Here on semantic sister, I want to create a flow that
connects my entries like a wad of Big League Chew in the dryer. With only a few entries to date, I thought
this might be difficult, but I’m no shrinky dink. Tell me I can’t do something, and I’m on it
like a young lawyer on a pharmaceutical mishap.
Let me preface this by explaining how much I love language.
I love learning the origins of words, studying their differences between
languages, and using them as my personal board game pieces. At our last church,
our Sunday School class was the best. Nothing but love to the other classes,
but Brother Greg’s class is where it’s at! One thing I love about his teaching
is how he digs not only into the verses of the Bible, but digs into their
translations and origins like Ross Gellar through Jurassic Park. He just has a
way of lifting the words off the page and looking at what’s behind the ink.
Definitely blessed to have been in his class! But back to Pinterest….
Let’s consider a few anagrams.
“Pinterest”: Tense Trip (No kidding!)
“Pinterest
Success Stories”: Cretinous Septic
Stresses (Again, not a far stretch!)
“I Can Do It”- Into Acid
“Oh,
how cute!”- Oh! Wet Ouch
“Glue
gun disaster”- Suggested Urinal
Admit it, you love Pinterest. You’ve tried the crafts,
roasted the veggies, pondered the exercise, labeled the cat box, and
alphabetized the M&M’s. Pinterest is the modern woman’s MacGyver handbook.

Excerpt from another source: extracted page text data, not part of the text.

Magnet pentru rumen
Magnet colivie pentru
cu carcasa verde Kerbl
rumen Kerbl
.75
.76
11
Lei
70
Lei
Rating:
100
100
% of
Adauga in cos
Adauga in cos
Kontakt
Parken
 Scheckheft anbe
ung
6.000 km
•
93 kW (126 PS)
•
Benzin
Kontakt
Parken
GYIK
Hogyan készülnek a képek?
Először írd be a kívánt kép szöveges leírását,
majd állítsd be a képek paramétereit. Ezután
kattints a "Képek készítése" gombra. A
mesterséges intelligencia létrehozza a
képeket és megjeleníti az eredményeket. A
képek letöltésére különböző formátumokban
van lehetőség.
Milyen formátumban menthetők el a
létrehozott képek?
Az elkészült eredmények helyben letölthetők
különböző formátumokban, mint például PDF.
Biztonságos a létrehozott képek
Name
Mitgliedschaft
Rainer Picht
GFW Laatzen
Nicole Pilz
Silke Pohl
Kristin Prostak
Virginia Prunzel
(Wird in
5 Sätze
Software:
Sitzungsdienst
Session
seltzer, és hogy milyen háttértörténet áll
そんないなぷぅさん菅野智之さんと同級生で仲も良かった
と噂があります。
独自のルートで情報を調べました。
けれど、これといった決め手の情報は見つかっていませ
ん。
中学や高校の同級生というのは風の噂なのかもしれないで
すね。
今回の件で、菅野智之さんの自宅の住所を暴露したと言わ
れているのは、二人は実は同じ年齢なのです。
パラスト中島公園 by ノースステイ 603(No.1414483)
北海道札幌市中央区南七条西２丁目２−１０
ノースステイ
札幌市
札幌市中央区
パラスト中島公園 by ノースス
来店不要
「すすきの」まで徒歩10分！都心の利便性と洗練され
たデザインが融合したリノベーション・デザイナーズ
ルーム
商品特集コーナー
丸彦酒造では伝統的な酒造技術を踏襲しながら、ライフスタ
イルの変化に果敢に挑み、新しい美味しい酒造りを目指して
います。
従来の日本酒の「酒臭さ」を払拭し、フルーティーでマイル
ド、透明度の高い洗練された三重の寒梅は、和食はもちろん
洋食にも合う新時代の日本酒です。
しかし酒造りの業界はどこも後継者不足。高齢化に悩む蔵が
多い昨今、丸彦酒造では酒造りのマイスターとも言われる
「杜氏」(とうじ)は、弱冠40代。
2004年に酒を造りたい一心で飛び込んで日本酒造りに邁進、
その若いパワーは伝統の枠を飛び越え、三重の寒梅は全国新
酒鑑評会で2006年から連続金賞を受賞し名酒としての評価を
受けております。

(Ding, ding!) What that sweet e-board of
Martha Stewartness doesn’t show is the number of failed projects. I have had
many successes with Pinterest, such as the Tangled birthday decorations for my
daughter, the no-instructions-needed no sew fleece blankets (with instructions, of course), the cute wreath
made of metallic meshy ribbon stuff, and my favorites, the 5,000 uses of
Sharpie pens.
But all good things must come to an end…and they end in my
kitchen. The homemade breakfast pastries that turn out just like Pop-Tarts, the
roasted veggie sticks that “children just love”, and how to get from clucking
chicken to Coq au Vin in 12 minutes flat. First of all, I appreciate the effort
that some dillusional moron brave soul put into these attempts. Second
of all, my children do not love veggies. They do not like them baked or fried,
they do not like them boiled, I tried. They will not eat them with pasta or
cheese, “mom, stop cooking this crap please, please, please!” Third of all, I
do not appreciate being lied to. Unless you have access to positive-reinforcement
chickens with synchronized iPads, chicken don’t happen that fast! “C’mon,
little Clarence, it’s just a sauna. If you don’t get in now, you’re going to
miss your 4:30 appointment. Did I mention there’s wine involved?”
Well, it’s time to meet with my advisor to discuss my
inherent reluctance to brainwashing. Oops, let me rephrase that: “How to be a positive, nurturing role model
for children from every walk of life despite showers of spitballs, threats with
utensils, and 25 minions wearing Tommy Hilfiger Sassy Pants while I sport
Goodwill clearance du jour.” Be blessed, my friends.